The last question remaining is if this refactoring is worth it in terms of performance. If the performance gain of using the bitwise operator is not substantial, we might opt to use a simpler implementation.
To test performance of the three scripts, I used the original image which has a size of 3632 x 5456 pixels and removed the constraint on the image being 200 x 200. After that I wrapped the operations for the three scripts with calls to std::chrono and ran the scripts to invert an subregion of 1000 x 1000 pixels.
auto begin = std::chrono::steady_clock::now();
// A better way using region of interest
int height = lower_right.x - top_left.x;
int width = lower_right.y - top_left.y;
cv::Rect roi { top_left.x, top_left.y, width, height };
// Obtains a view of the section in which we're going to make the operation;
cv::Mat image_roi = image(roi);
// Applies a broadcasting operation
cv::bitwise_not(image_roi, image_roi);
auto end = std::chrono::steady_clock::now();
std::cout << "Time elapsed (roi-bitwise): " <<
std::chrono::duration_cast<std::chrono::microseconds>(end - begin).count()
<< "[us]" << std::endl;
These were the obtained results:
|Script | Time elapsed (g++ -O2) | | ---- | ---- | ---- | | for-loop | 1308 (+/- 77) [µs] | | roi-broadcasting | 67 (+/- 44) [µs] | | roi-bitwise | 45 (+/- 46) [µs] |
I've ran the scripts multiple times and the execution time fluctuate around these values. As we can see the for-loop version is an order of magnitude slower and we should avoid using it if there's a better option available.
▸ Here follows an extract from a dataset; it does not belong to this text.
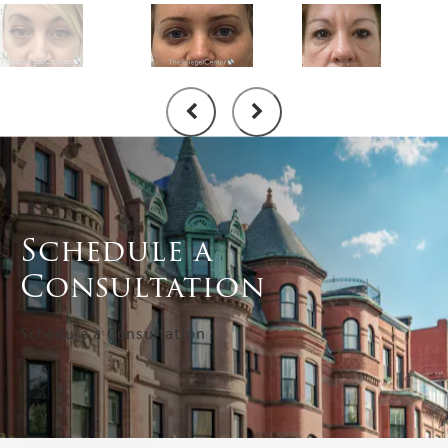
Schedule a
Consultation
Schedule a Consultation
Another example where region of interest operators might be useful is when creating a quadrant shift of an image where you shift the top left quadrant with the lower right and the top right with the lower left. An example is as follows:
At first sight, it might seem like we need to iterate through the half the image, calculate the new position for the pixel and then change places between them, but this can be achieved in a simpler way using one region of interest for each quadrant of the image and the copying the values between them. The implementation is given below:
int main(int argc, char* argv[]) {
auto file_path = parse_cli(argc, argv);
// Read the image
cv::Mat image = cv::imread(file_path, cv::IMREAD_GRAYSCALE);
cv::Mat squared_image;
cv::Size size { 200, 200 };
cv::resize(image, squared_image, size);
image = squared_image;
cv::imshow("before", image);
// Quadrants
cv::Rect top_left { 0, 0, image.rows / 2, image.cols / 2 };
cv::Rect lower_left { image.rows / 2, 0, image.rows / 2, image.cols / 2 };
cv::Rect top_right { 0, image.cols / 2, image.rows / 2, image.cols / 2 };
cv::Rect lower_right { image.rows / 2, image.cols / 2, image.rows / 2, image.cols / 2 };
// shifting quadrants
cv::Mat temp = cv::Mat::zeros(image.rows / 2, image.cols / 2, CV_8UC1);
// Changing top_left with lower_right
auto top_left_view = image(top_left);
auto lower_right_view = image(lower_right);
top_left_view.copyTo(temp);
lower_right_view.copyTo(top_left_view);
temp.copyTo(lower_right_view);
// Changing top_right with lower_left
auto top_right_view = image(top_right);
auto lower_left_view = image(lower_left);
top_right_view.copyTo(temp);
lower_left_view.copyTo(top_right_view);
temp.copyTo(lower_left_view);
cv::imshow("after shifting", image);
cv::waitKey();
}
After a few data copies, we obtain the desired quadrant shift. This is much more legible than if we were to calculate the new position for each pixel in a for loop.
The problem with this implementation is that it assumes that the image width and height are divisible by 2. A better implementation would check the size of the image and treat this accordingly.